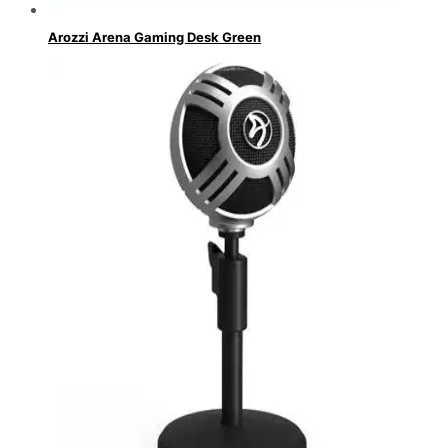
Arozzi Arena Gaming Desk Green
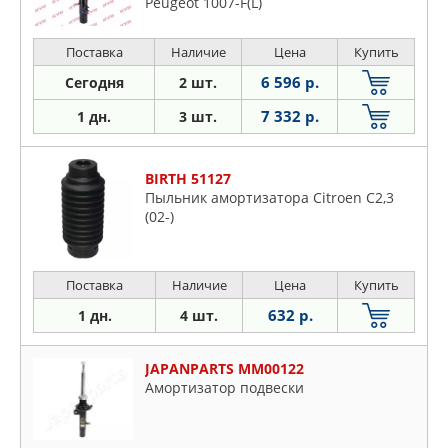
Peugeot 1007-F(L)
Поставка
Наличие
Цена
Купить
6 596 р.
Сегодня
2 шт.
7 332 р.
1 дн.
3 шт.
BIRTH 51127
Пыльник амортизатора Citroen C2,3
(02-)
Поставка
Наличие
Цена
Купить
632 р.
1 дн.
4 шт.
JAPANPARTS MM00122
Амортизатор подвески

• • • • •

**TO DO**
Write out every line of the entries above exactly, and omit their pictures.

**ANSWER FOR THE TASK**
Arozzi Arena Gaming Desk Green
Peugeot 1007-F(L)
Поставка
Наличие
Цена
Купить
6 596 р.
Сегодня
2 шт.
7 332 р.
1 дн.
3 шт.
BIRTH 51127
Пыльник амортизатора Citroen C2,3
(02-)
Поставка
Наличие
Цена
Купить
632 р.
1 дн.
4 шт.
JAPANPARTS MM00122
Амортизатор подвески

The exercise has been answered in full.